Is this tale of a youthful tea-leaf an illustration of modern commercial awareness — or just outright criminality?


An anonymous law graduate simply known as ‘Jack’ has allegedly confessed to selling his stash of stolen textbooks in the student paper, The Tab.

The newspaper reports that Jack maintained that he could not afford new books required for his final year arguing:

“I paid £3,000 a year and sometimes the library only had one copy of a book that I needed, so the day I had it I thought ‘fuck it’ and stole it.”

Jack explained the straight forward process of ripping out the security tags, placing the books in his bag, and then blithely walking straight out the library doors.

Although Legal Cheek hardly condones the activity, for Jack, the risk appeared to be worth it; he allegedly claims to have trousered £90 from the sale of one property law book, which he flogged, amongst others, on a popular online store.

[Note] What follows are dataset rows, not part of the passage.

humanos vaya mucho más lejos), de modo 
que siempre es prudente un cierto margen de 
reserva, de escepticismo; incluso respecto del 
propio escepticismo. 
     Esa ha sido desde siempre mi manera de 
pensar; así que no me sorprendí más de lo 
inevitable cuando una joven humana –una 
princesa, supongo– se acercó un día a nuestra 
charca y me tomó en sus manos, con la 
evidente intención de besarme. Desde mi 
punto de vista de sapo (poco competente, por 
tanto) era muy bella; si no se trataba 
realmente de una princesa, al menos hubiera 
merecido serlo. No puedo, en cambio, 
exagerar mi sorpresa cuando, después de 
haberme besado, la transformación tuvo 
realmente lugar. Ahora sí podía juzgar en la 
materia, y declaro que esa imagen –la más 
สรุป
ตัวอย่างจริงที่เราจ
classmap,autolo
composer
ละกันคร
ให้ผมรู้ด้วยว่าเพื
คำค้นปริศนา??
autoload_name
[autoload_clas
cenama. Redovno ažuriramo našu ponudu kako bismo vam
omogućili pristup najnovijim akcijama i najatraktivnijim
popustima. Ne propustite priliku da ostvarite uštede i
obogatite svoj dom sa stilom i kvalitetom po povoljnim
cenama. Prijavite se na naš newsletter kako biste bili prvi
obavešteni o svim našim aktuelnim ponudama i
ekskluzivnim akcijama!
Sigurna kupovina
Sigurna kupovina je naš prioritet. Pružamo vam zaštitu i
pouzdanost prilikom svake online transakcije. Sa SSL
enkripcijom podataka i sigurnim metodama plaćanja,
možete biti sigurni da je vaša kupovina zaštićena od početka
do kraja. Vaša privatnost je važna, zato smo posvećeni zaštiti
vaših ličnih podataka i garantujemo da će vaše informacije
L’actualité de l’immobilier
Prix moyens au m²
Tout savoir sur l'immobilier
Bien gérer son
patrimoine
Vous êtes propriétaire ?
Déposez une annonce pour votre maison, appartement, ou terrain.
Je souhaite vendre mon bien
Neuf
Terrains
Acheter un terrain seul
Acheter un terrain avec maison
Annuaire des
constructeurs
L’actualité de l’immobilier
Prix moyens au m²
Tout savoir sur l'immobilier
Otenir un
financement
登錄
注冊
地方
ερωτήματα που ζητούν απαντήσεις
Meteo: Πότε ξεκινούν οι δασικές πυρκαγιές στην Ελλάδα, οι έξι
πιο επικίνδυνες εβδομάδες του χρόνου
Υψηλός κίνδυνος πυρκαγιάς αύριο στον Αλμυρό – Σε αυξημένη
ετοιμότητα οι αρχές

Law students are placed under incredible levels of scrutiny from potential employers. So any incidents of proved illegal behaviour will almost certainly dash hopes of a future in what is already a highly competitive employment market.

However, two years ago university fees trebled, and fees for the Legal Practice Course and Bar Professional Training Course are at record levels. This has resulted in students undertaking work that may not be deemed appropriate — or in Jack’s case, even legal.

Other recent tales involve law student Vanessa Knowles, who gained wide media coverage last year after Legal Cheek revealed her semi-naked selfies on Twitter, which she had posted in the hope that admirers would be so enamoured they would buy law textbooks for her.

Knowles’s gambit may have pushed the boundaries of good taste, but at least it was legal. Which is more than can be said of Brian Coughlan’s antics. Last spring, Legal Cheek reported on the Hertfordshire University first-year law student’s conviction and three-year jail sentence for dealing cocaine.